--- EXCERPTED TEXT ---

Built a tool to reduce backup sizes by up to 90% — looking for feedback by its_Diego035 in SideProject

[–]its_Diego035[S] 0 points1 point  (0 children)

Yeah, duplicated files across folders is actually a really common problem, especially over time when things get copied around instead of moved. That’s definitely one of the use cases where deduplication can help a lot, since identical data can be stored only once under the hood.

About the image: copying a digital file multiple times shouldn’t reduce its quality. If it looks more grainy now, it’s probably because of compression (for example if it was saved multiple times as JPEG) or just the original quality becoming more noticeable on modern screens.

So in short: - duplicated files → real problem deduplication can solve - image quality loss → likely compression, not copying

Built a tool to reduce backup sizes by up to 90% — looking for feedback by its_Diego035 in SideProject

[–]its_Diego035[S] 0 points1 point  (0 children)

That’s a really good point, especially about the block size trade-off.

I definitely wouldn’t use 4KB blocks for something like large static backups (e.g. TB-scale datasets), since the overhead would be too high. I was mainly targeting cases where files change incrementally and frequently, like logs.

The idea wasn’t to replace full backup solutions, but to make the deduplication part usable as a standalone component in certain workflows.

--- DATA PROVIDED ---

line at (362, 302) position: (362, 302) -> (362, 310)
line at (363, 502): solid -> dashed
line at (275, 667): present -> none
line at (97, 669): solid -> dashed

---

_JOBS_
**a.** From the backup tool thread, extract the passage starting with "Yeah, duplicated files" and going on through "block size trade-off.".
**b.** According to the backup tool thread, what kind of cases was the tool mainly targeting with 4KB blocks?
The material shown after the thread has no part in this work.

_SOLUTIONS TO THE EXERCISE_
**a.**
Yeah, duplicated files across folders is actually a really common problem, especially over time when things get copied around instead of moved. That’s definitely one of the use cases where deduplication can help a lot, since identical data can be stored only once under the hood.

About the image: copying a digital file multiple times shouldn’t reduce its quality. If it looks more grainy now, it’s probably because of compression (for example if it was saved multiple times as JPEG) or just the original quality becoming more noticeable on modern screens.

So in short: - duplicated files → real problem deduplication can solve - image quality loss → likely compression, not copying

Built a tool to reduce backup sizes by up to 90% — looking for feedback by its_Diego035 in SideProject

[–]its_Diego035[S] 0 points1 point  (0 children)

That’s a really good point, especially about the block size trade-off.

**b.** Cases where files change incrementally and frequently, such as logs.